The discovery of the molecular mechanisms involved in modifying cellular responses has increased our understanding of healing and scarring. Despite the heterogeneity of their origins, all differentiated myofibroblasts perform very similar functions, such as tissue remodelling and ECM synthesis. The processes regulating these functions would therefore seem to be promising therapeutic targets [58]. Indeed, it is now possible to put our finger on the biochemical signalling pathways involved in this phenomenon. It therefore seems appropriate to now try to control the molecular mediators and epigenetic regulators involved in order to affect the pathogenesis of ocular fibrosis [59].

However, this is not an easy task. Indeed, even for TGF-β1, a molecule whose involvement in tissue healing has long been demonstrated, the complexity of its signalling pathways still means that the perfect understanding of its mechanisms is elusive. This growth factor has a dual role in epithelial–mesenchymal transdifferentiation in various fibrotic diseases and in normal physiological healing, making it an ideal target. At the wound site, it would be necessary to be able to prevent transdifferentiation of myofibroblasts while preserving the pathways required for homeostasis and healing of ocular wounds [2]. This is the approach used, for example, in recent gene therapies targeting SMAD7, which regulates the expression of ECM and myogenic proteins.
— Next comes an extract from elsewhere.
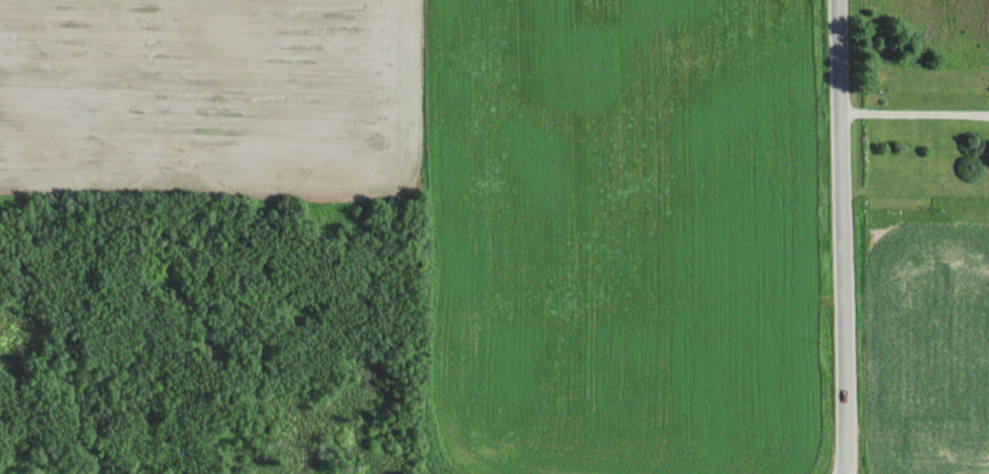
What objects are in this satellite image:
building: (987, 157)
road: (840, 237)

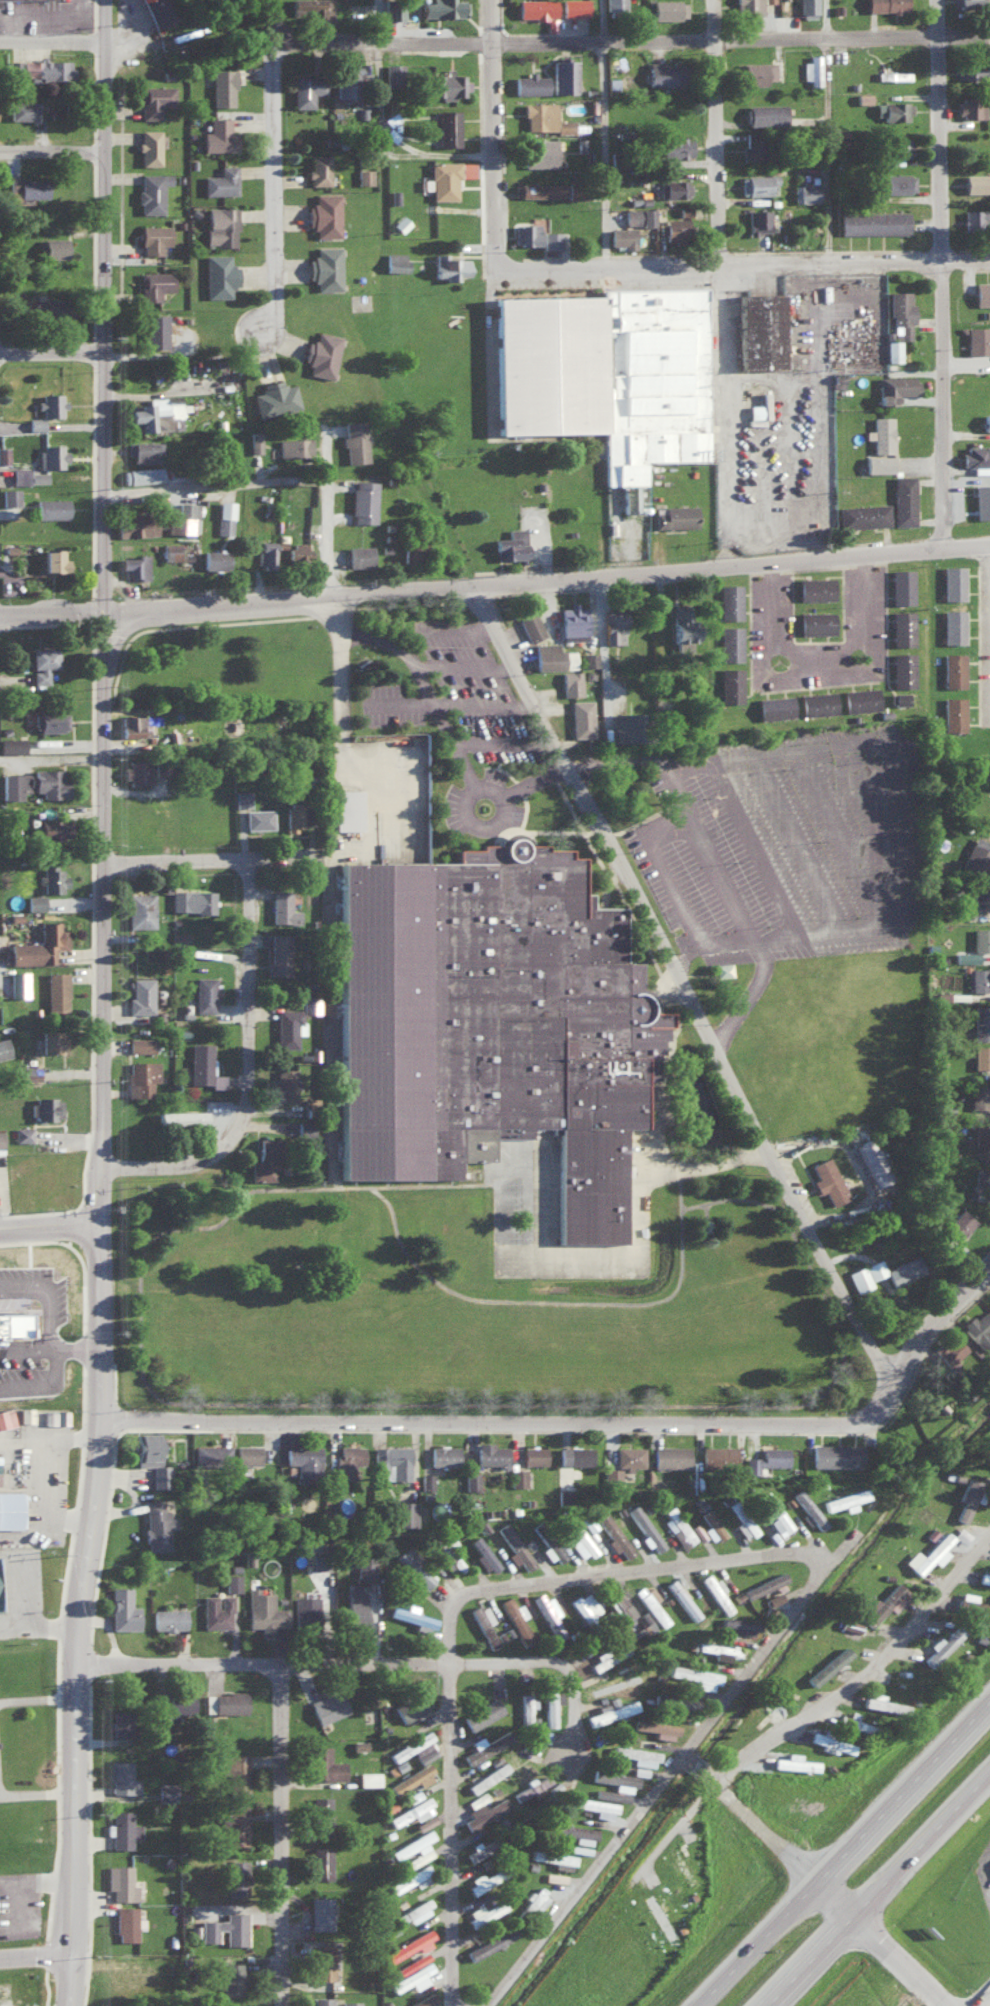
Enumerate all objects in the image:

There are close links between the multiple signalling cascades, transcription factors and inhibition factors common to the different ocular tissues where SMAD7 in particular could be targeted for improvement of corneal stromal fibrosis [60], endothelial wound healing [61], and post-traumatic crystalline fibrosis [62]. These new therapies will also need to have effects on ECM remodelling and replacement by degrading fibrotic matrix and then delivering cells with regenerative potential to recreate a functional ECM close to that of the original tissue [63].

Current research has also looked at using stem cell-based therapies, isolated from different non-ocular tissues [64], to support corneal regeneration by accelerating the healing of corneal wounds, compensating for the loss of epithelial cells, keratocytes and endothelial cells in certain diseases and allowing the repair of the ECM, which must be regular and transparent. In addition, new techniques of treatment delivery could improve the efficacy of the treatment [65].

Finally, the area of antifibrotic treatment is now expanding for patients with the goal of inhibiting pathological aspects of ocular tissue fibrosis without affecting the primary mechanisms of wound healing and tissue restoration. This still represents a major challenge but will be essential for the rehabilitation of visual function and thus limiting secondary blindness that can result from these disorders.